El fracaso del frente nacionalista y la debilidad estructural de ETA dejaron a la organización sin expectativas de futuro. La ilegalización de Batasuna no hizo sino ahondar en la crisis de la organización terrorista. En mayo de 2003, tras el asesinato de dos policías en Navarra, ETA dejó de matar por un tiempo largo. El Gobierno de José Luis Rodríguez Zapatero entendió que aquel cese unilateral abría una oportunidad y era un síntoma de debilidad terminal. En agosto de 2004, Zapatero recibió una carta de ETA en la que se le instaba a explorar una vía de final dialogado de la violencia. Dicha carta era el fruto del largo trabajo preparatorio anterior realizado por Jesús Eguiguren y Arnaldo Otegi. El 17 de mayo de 2005 (tras dos años sin atentados mortales), Zapatero pidió en el Congreso autorización para iniciar el proceso dialogado de paz con ETA.

Los procesos de paz son siempre operaciones de riesgo extremo. Se enfrentan a dilemas morales y políticos importantes y, si salen mal, pueden empeorar la situación. En España, el anuncio de Zapatero produjo una oleada de indignación en el Partido Popular (Mariano Rajoy le acusó de traicionar a los muertos), la prensa de derechas, las asociaciones mayoritarias de víctimas y múltiples analistas e intelectuales, todos los cuales hicieron cuanto pudieron para que el proceso de paz fracasara. El Gobierno, no obstante la oposición tan amplia a sus planes, siguió adelante. Las conversaciones causaron graves disensiones en el seno de ETA y el sector más militarista, insatisfecho con la actitud del Gobierno, organizó el atentado con coche-bomba de la T4 del aeropuerto de Barajas el 30 de diciembre de 2006, que acabó con la vida de dos inmigrantes ecuatorianos.

A pesar de aquel golpe, el proceso de paz ensayado por el Gobierno socialista acabó dando sus frutos. El Gobierno mantuvo los contactos para hacer saber que seguía dispuesto a facilitar las cosas si ETA daba el paso esperado. Otegi, por su parte, a pesar de sus complicidades, ambigüedades y silencios, entendió que la continuación de la violencia era una losa demasiado pesada para Batasuna y jugó a favor de la paz. La presión de las fuerzas de seguridad por un lado y de Batasuna por otro llevó a la declaración de final de la violencia en 2011.

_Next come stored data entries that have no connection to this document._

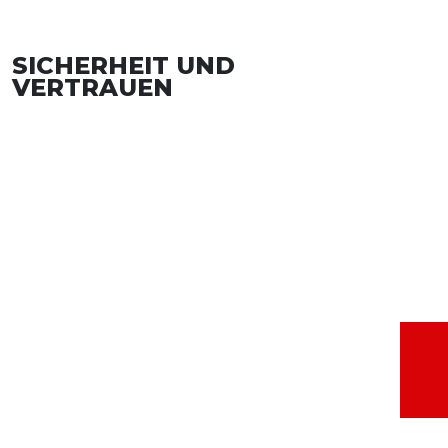
SICHERHEIT UND
VERTRAUEN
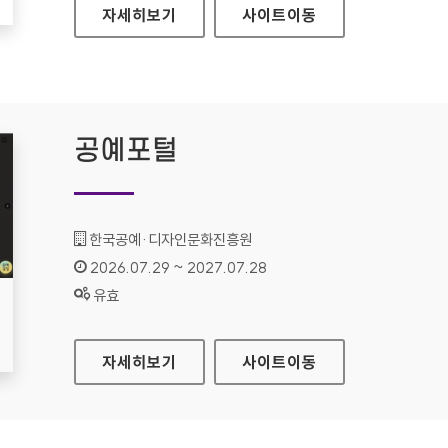
현대HDS
자세히보기
사이트
이동
공예포털
기관명 :
한국공예·디자인문화진흥원
인증기간 :
2026.07.29 ~ 2027.07.28
상태 :
유효
공예포털
자세히보기
사이트
이동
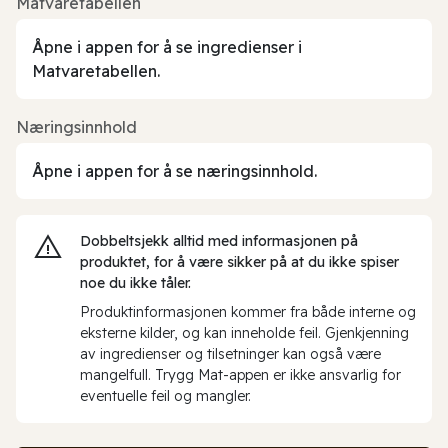
Matvaretabellen
Åpne i appen for å se ingredienser i
Matvaretabellen.
Næringsinnhold
Åpne i appen for å se næringsinnhold.
Dobbeltsjekk alltid med informasjonen på
produktet, for å være sikker på at du ikke spiser
noe du ikke tåler.
Produktinformasjonen kommer fra både interne og
eksterne kilder, og kan inneholde feil. Gjenkjenning
av ingredienser og tilsetninger kan også være
mangelfull. Trygg Mat-appen er ikke ansvarlig for
eventuelle feil og mangler.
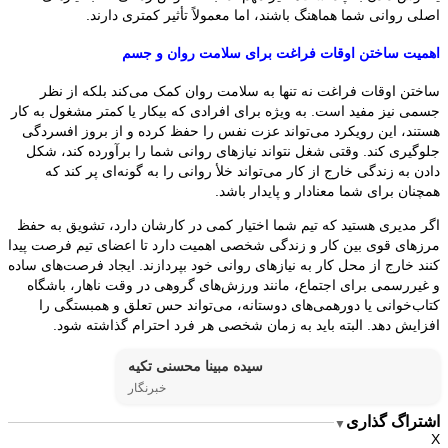
اصلی روانی شما هماهنگ باشند، اما معمولاً تأثیر کمتری دارند.
اهمیت ساختن اوقات فراغت برای سلامت روان و جسم
ساختن اوقات فراغت نه تنها به سلامت روان کمک می‌کند بلکه از نظر
جسمی نیز مفید است. به ویژه برای افرادی که بیکار یا کمتر مشغول به کار
هستند، این رویکرد می‌تواند عزت نفس را حفظ کرده و از بروز افسردگی
جلوگیری کند. وقتی شغل نتواند نیازهای روانی شما را برآورده کند، شکل
دادن به زندگی خارج از کار می‌تواند خلأ روانی را به گونه‌ای پر کند که
همچنان برای شما معنادار و پایدار باشد.
اگر مدیری هستید که تیم شما اختیار کمی در کارشان دارد، تشویق به حفظ
مرزهای قوی بین کار و زندگی شخصی اهمیت دارد تا اعضای تیم فرصت پیدا
کنند خارج از محل کار به نیازهای روانی خود بپردازند. ایجاد فرصت‌های ساده
و غیررسمی برای اجتماع، مانند ورزش‌های گروهی در وقت ناهار، باشگاه
کتاب‌خوانی یا دورهمی‌های دوستانه، می‌تواند حس تعلق و همبستگی را
افزایش دهد. البته باید به زمان شخصی هر فرد احترام گذاشته شود.
سیده مبینا محسنی تکیه
خبرنگار
اشتراگ گذاری
▼
X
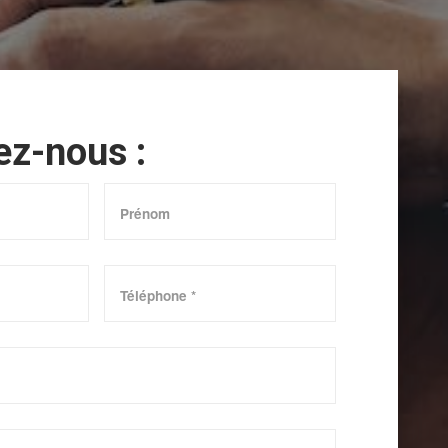
ez-nous :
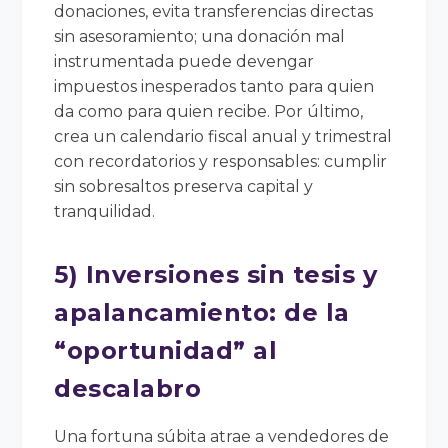
donaciones, evita transferencias directas
sin asesoramiento; una donación mal
instrumentada puede devengar
impuestos inesperados tanto para quien
da como para quien recibe. Por último,
crea un calendario fiscal anual y trimestral
con recordatorios y responsables: cumplir
sin sobresaltos preserva capital y
tranquilidad.
5) Inversiones sin tesis y
apalancamiento: de la
“oportunidad” al
descalabro
Una fortuna súbita atrae a vendedores de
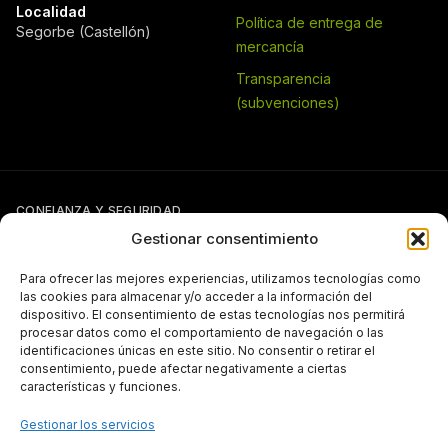
Localidad
Política de entrega de
Segorbe (Castellón)
mercancía
Transparencia
(subvenciones)
CONFIANZA Y SEGURIDAD
Gestionar consentimiento
Para ofrecer las mejores experiencias, utilizamos tecnologías como
las cookies para almacenar y/o acceder a la información del
dispositivo. El consentimiento de estas tecnologías nos permitirá
procesar datos como el comportamiento de navegación o las
identificaciones únicas en este sitio. No consentir o retirar el
Si tienes otra forma de pago pactada con Pergal (giro, transferencia,
consentimiento, puede afectar negativamente a ciertas
etc.), puedes seguir usándola con normalidad.
características y funciones.
TRANSPARENCIA
Gestionar los servicios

ETA habría acabado de todos modos, pero sin la visión y determinación de José Luis Rodríguez Zapatero, Jesús Eguiguren, Alfredo Pérez Rubalcaba y Arnaldo Otegi, el final del terrorismo habría sido incluso más agónico. Todo esto es importante porque, al no haber terminado ETA bajo un Gobierno de la derecha y no haberlo hecho como algunos hubiesen querido, la fase última que lleva a la renuncia de la violencia hace ahora una década sigue envuelta en una cierta confusión y en silencios incómodos. Luis Rodríguez Aizpeolea es quien ha contado la historia del final del ETA con mayor precisión y exactitud. En sus libros puede encontrarse lo que realmente sucedió en el fin de ETA sin tergiversaciones ideológicas.

ETA era un anacronismo en la Euskadi del siglo XXI, un trozo de pasado sangriento en medio de una sociedad próspera. De todos los grupos armados surgidos en Europa en los años sesenta y setenta del siglo pasado, el único que sobrevivía en nuestro tiempo era ETA. Aunque arrastre tan mala fama la política, el fin de ETA fue posible gracias a un impulso político. Bien está que se reconozca.